Certifiably Chicago


On Saturday afternoon, one week after the University’s 485th Convocation filled Harper Quadrangle with thousands of June graduates and their guests, a smaller gathering of soon-to-be alumni and their well-wishers convened a few paces to the west: an un-air conditioned Swift Lecture Hall—windows open to the afternoon breezes and carillon bells—was the setting for the 57th annual awarding of certificates to the Basic Program of Liberal Education for Adults graduates.

Now part of the Graham School of General Studies, the course began 60 years ago, an outgrowth of University President Robert Maynard Hutchins's Great Books program.

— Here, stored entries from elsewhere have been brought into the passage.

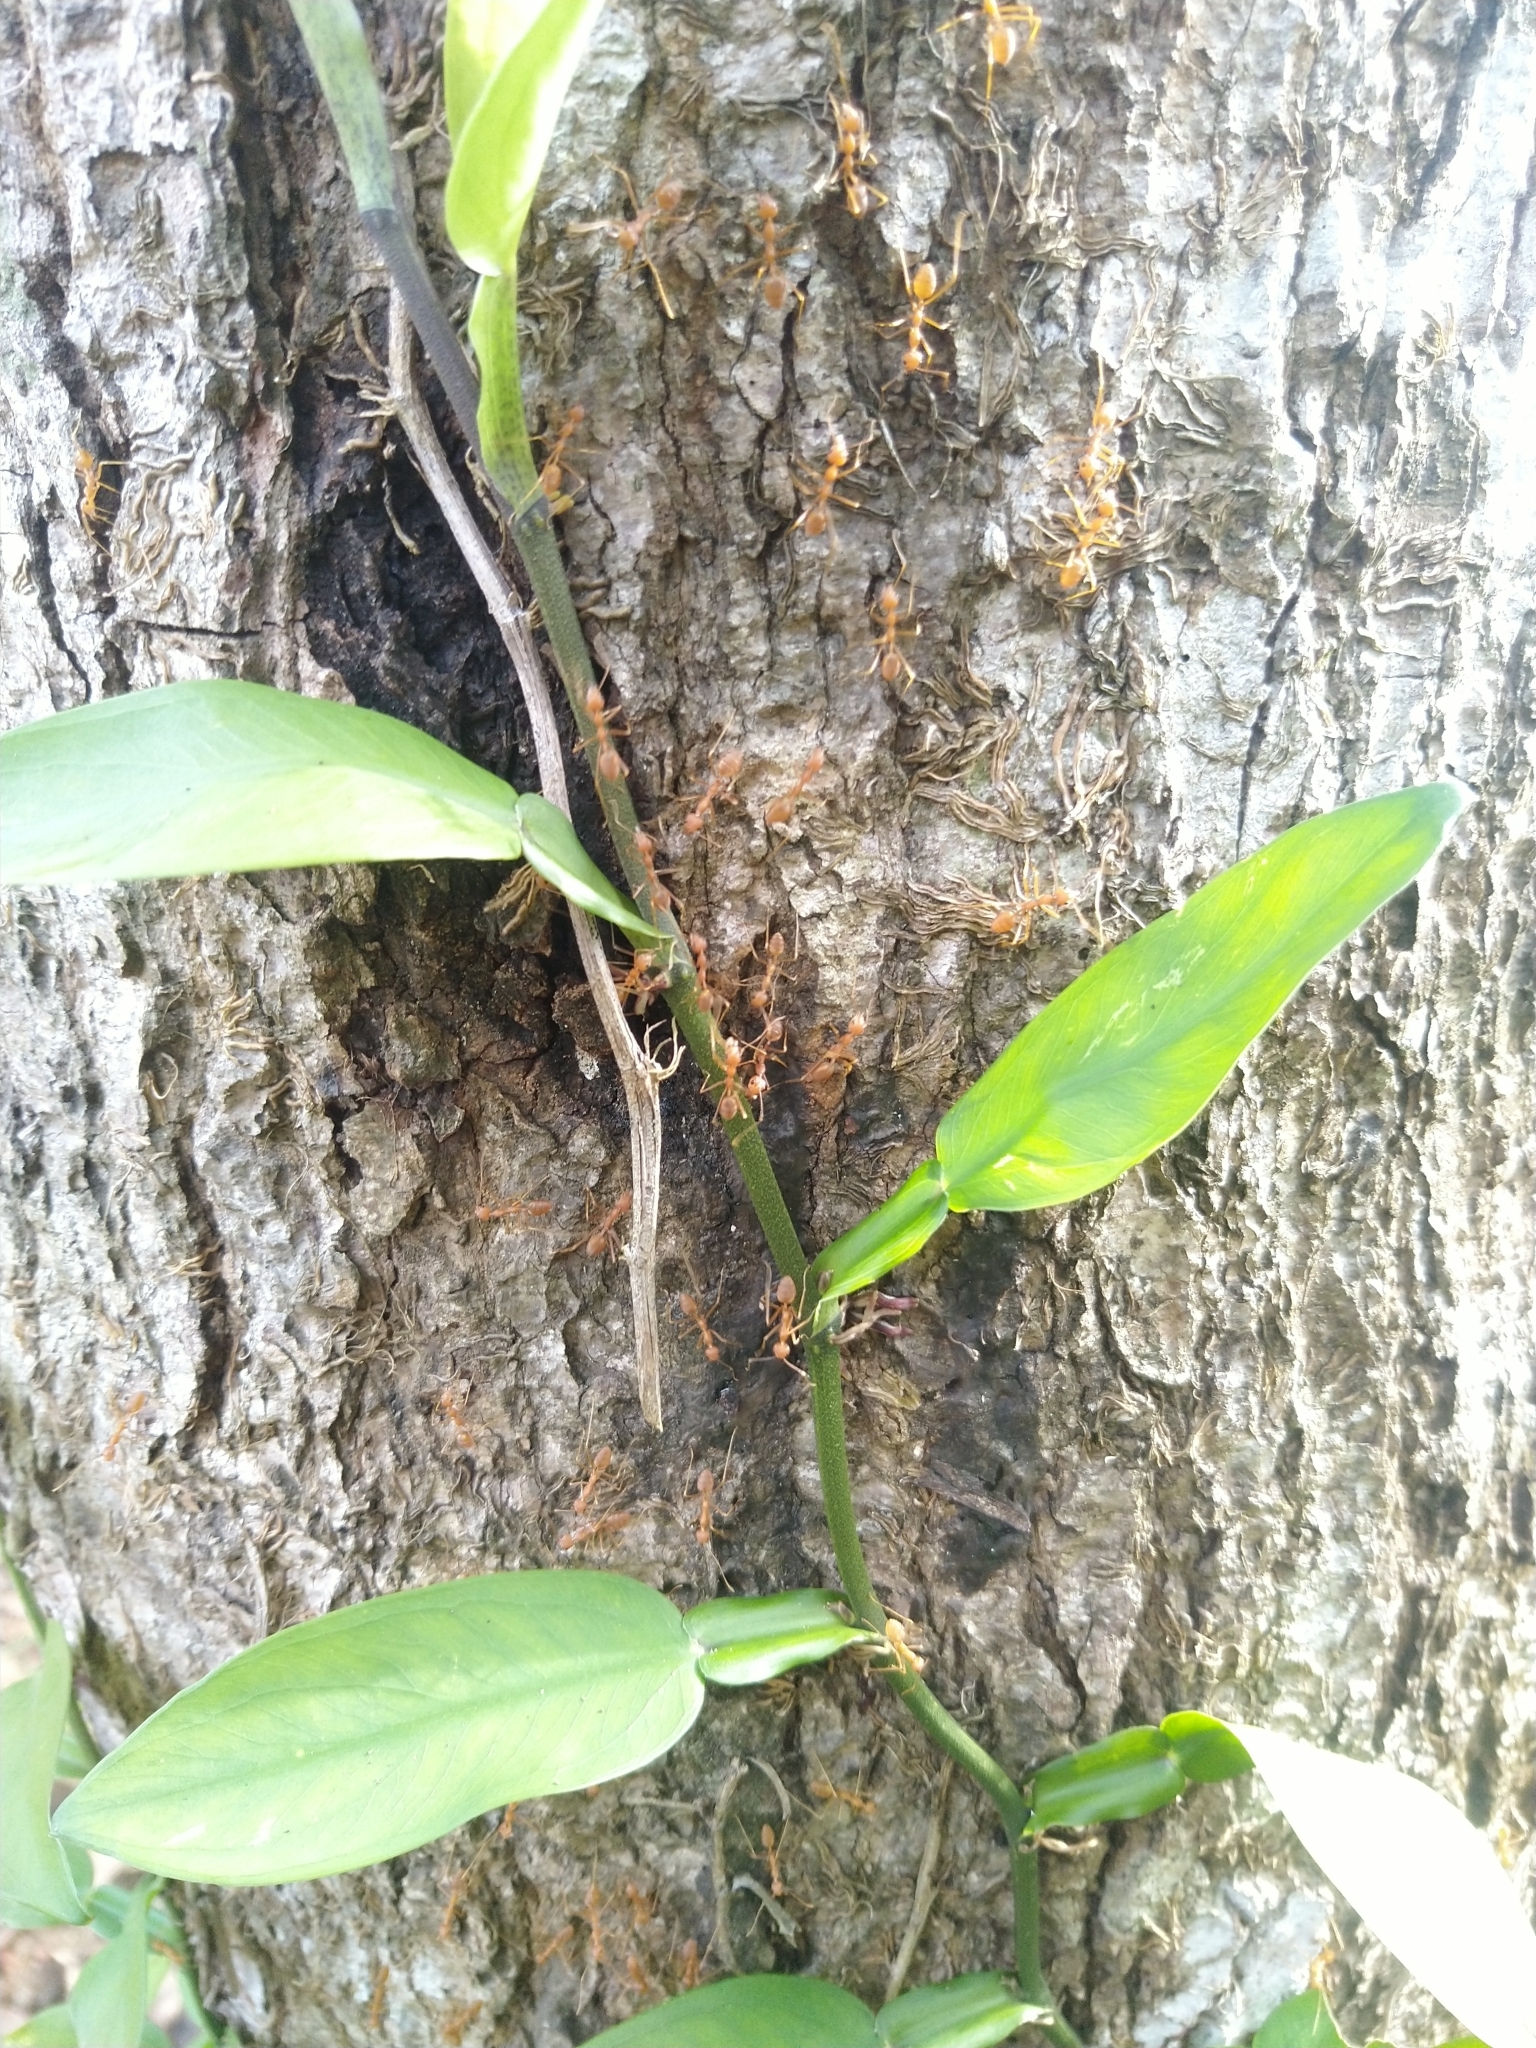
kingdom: Animalia
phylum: Arthropoda
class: Insecta
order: Hymenoptera
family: Formicidae
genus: Oecophylla
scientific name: Oecophylla smaragdina
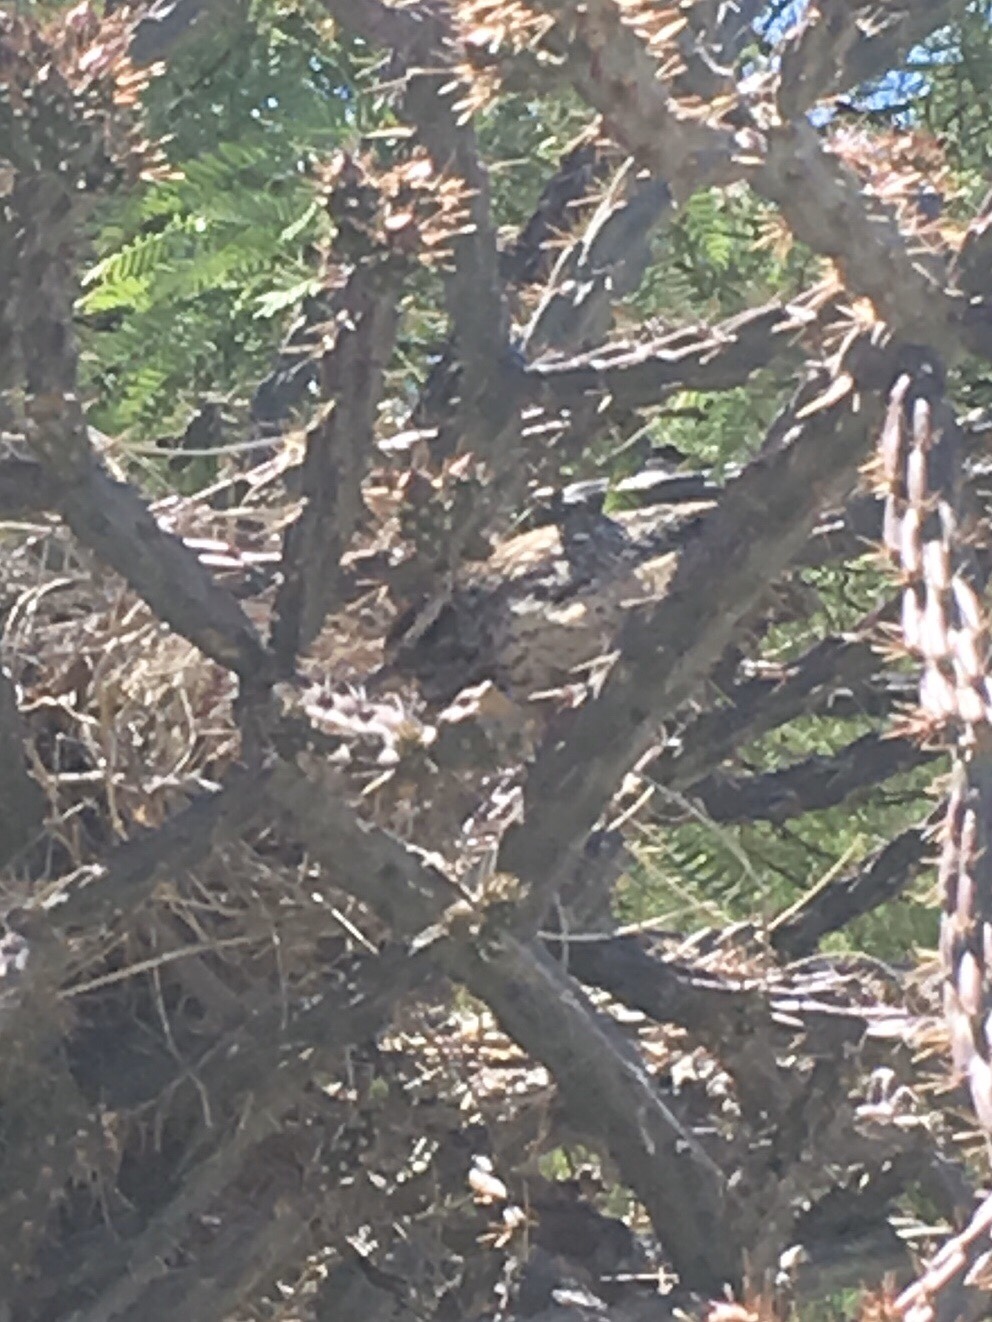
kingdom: Animalia
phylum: Chordata
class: Aves
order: Passeriformes
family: Troglodytidae
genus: Campylorhynchus
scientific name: Campylorhynchus brunneicapillus
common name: Cactus wren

The four-year, structured curriculum of Socratic-style classes stretches from Homer and Plato to Joyce and Freud and is, said Bertram Cohler, AB'61, the William Rainey Harper professor in the social sciences and a staunch Basic Programs supporter, "about words and actions," the idea that a text has meaning in the world beyond its pages.

Not all of the 93 students who’d earned either two- or four-year certificates braved the day's heat for the ceremony and reception that followed, but those who did covered the demographic and sartorial waterfront: from twenty-somethings to retirees, suits and ties to sundresses and sandals. What they had in common, said fourth-year graduate Lewis M. Schneider, is the realization that "this is not a conclusion.... Here's to a lifetime of learning."


Photo: Bertram Cohler spoke at Saturday's Graham School ceremony.